### Extracted text
* * * * *
Regular Expressions, Part III (Phone Number – basic)

As I promised, here is another discussion about regular expressions, and more specific, phone numbers. The first part of this, I’m going to discuss the HackerRank Python Regex problem on validating phone numbers with regular expressions, but as its a very simplistic case, I’m going to expand on it.

Because, it’s pretty simplistic, I’m simply going to show you the code for the Hackerrank problem.

^[789]\d{9}$

Since it’s so simplistic, I figure I’ll just go over the whole thing. First, notice the ^ and $ anchors. Again, these refer to the fact that everything is occurring on the evaluation. I’ll explain this better last…

The next piece is [789]. This simply tells us that we are looking for a 7, 8, or 9 as the first digit.

Next is \d{9} which is 2 parts, the first \d meaning we are looking for any digit, and the second {9} meaning we are looking for exactly 9 of them.

All that combined, along with the anchors I mentioned before, means that we are searching the input we are using regex on for 10 numbers, starting with a 7, 8, or 9. Nothing else will generate a match.

Now, suppose we didn’t care about starting with a 7, 8, or 9. The first thing we would do is drop the [789] and change {9} to {10}. Simple enough!

However, lets make this a bit more realistic. This makes no allusion to formatting… it doesn’t quantify the real formatting for a North American phone number. So let’s sat that formatting (which I’m simply going to refer to North American Phone Numbers as phone numbers).

A little education for us here. Phone numbers are divided into 3 sections. The first 3 digits are referred to as the area code. The next 3 digits are referred to as the Central Office code, frequently called the exchange, and then the last 4 digits are the subscriber number. Now there are some rules for the area code and the exchange.
* * * * *
(Multi-view image geometry data)
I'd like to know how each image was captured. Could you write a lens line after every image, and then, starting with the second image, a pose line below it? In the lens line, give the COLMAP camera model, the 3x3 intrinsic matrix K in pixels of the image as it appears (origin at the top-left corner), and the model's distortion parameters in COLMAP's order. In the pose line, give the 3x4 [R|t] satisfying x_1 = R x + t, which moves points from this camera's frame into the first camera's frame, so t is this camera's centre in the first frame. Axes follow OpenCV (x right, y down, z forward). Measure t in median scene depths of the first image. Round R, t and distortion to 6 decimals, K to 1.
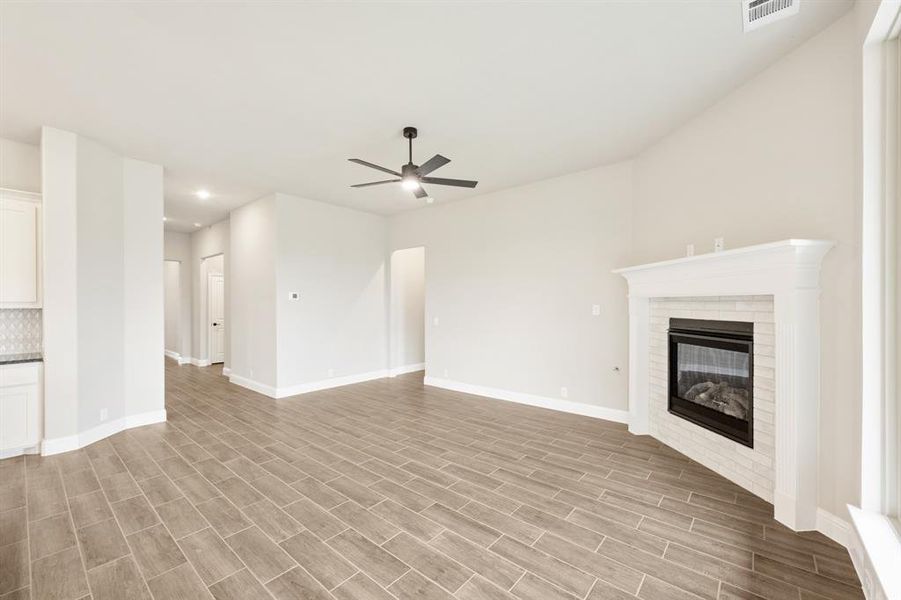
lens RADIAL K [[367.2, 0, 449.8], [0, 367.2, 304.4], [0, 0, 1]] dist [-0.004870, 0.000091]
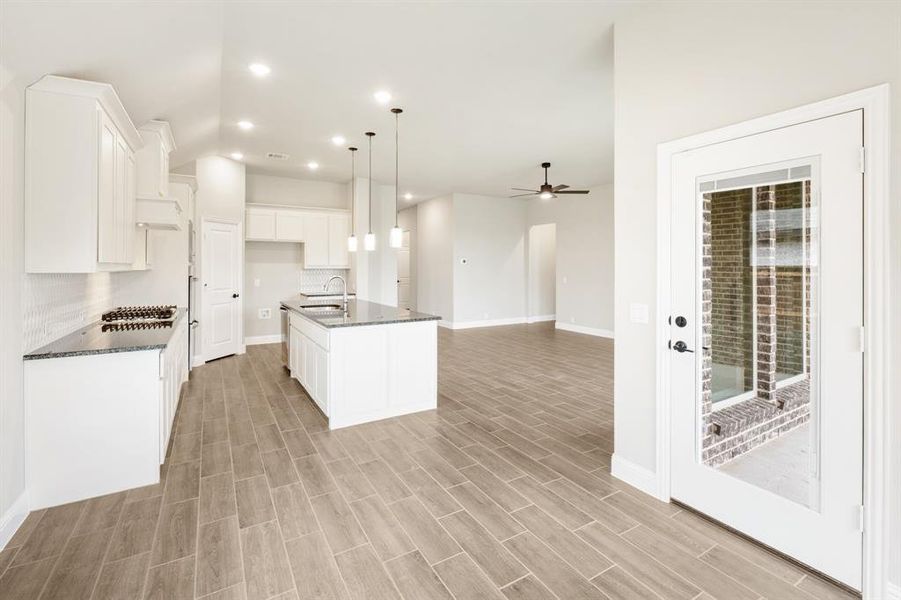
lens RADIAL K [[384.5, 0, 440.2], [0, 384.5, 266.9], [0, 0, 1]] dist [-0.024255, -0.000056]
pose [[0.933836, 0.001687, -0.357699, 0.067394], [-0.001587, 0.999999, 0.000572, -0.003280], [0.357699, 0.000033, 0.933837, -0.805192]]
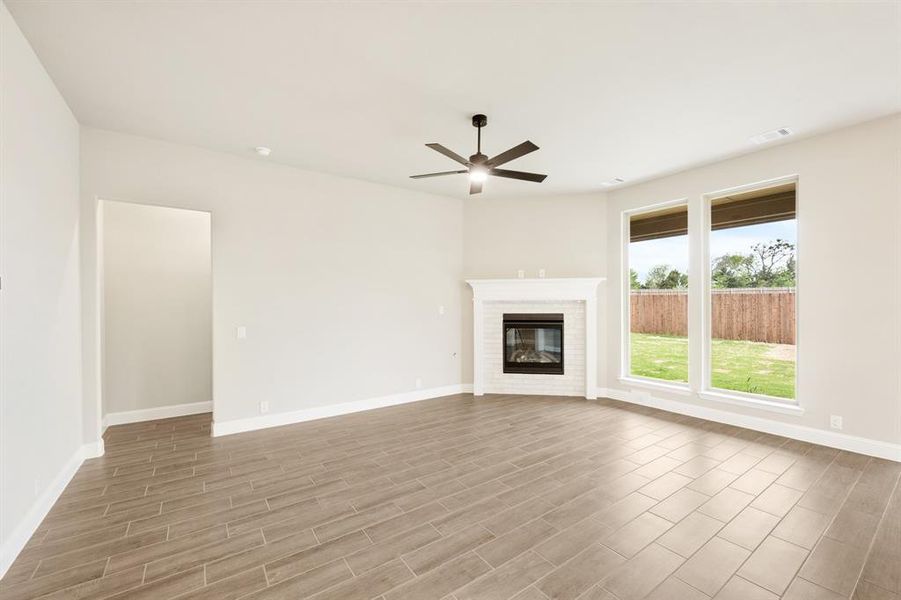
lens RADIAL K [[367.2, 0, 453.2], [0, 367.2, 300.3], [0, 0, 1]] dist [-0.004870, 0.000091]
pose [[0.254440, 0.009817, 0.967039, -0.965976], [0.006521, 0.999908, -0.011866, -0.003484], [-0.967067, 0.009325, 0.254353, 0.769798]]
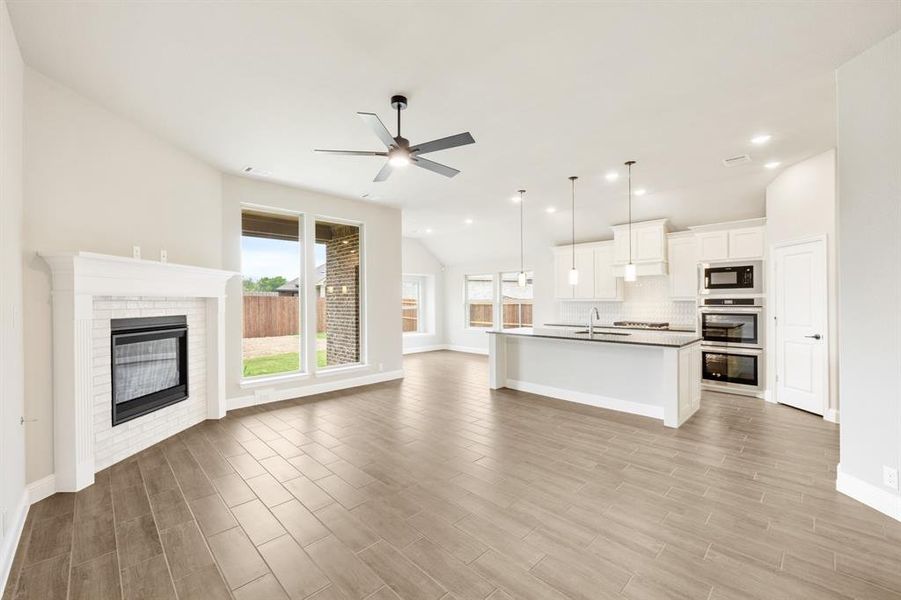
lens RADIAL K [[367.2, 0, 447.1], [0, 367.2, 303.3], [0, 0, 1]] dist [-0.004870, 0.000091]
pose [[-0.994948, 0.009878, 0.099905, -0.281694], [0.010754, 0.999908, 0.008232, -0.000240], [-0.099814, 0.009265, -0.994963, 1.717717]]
* * * * *
### Exercise instructions
**1)** In the regular expressions article, condense the paragraph beginning "A little education for us here" into a short bulleted list that preserves its main facts.
**2)** Based on the regular expressions article, state whether each statement agrees with it, answering yes or no and quoting the deciding words: (a) In the pattern, {9} calls for exactly nine digits. (b) To stop requiring a first digit of 7, 8, or 9, {9} is changed to {11}. (c) The Central Office code consists of the last four digits.

### Problem solutions
**1)**
- North American phone numbers are divided into three sections.
- The first three digits are the area code.
- The next three digits are the Central Office code, frequently called the exchange.
- The last four digits are the subscriber number.
- The area code and the exchange are subject to certain rules.

**2)**
(a) Yes: "the second {9} meaning we are looking for exactly 9 of them."
(b) No: "drop the [789] and change {9} to {10}."
(c) No: "the last 4 digits are the subscriber number."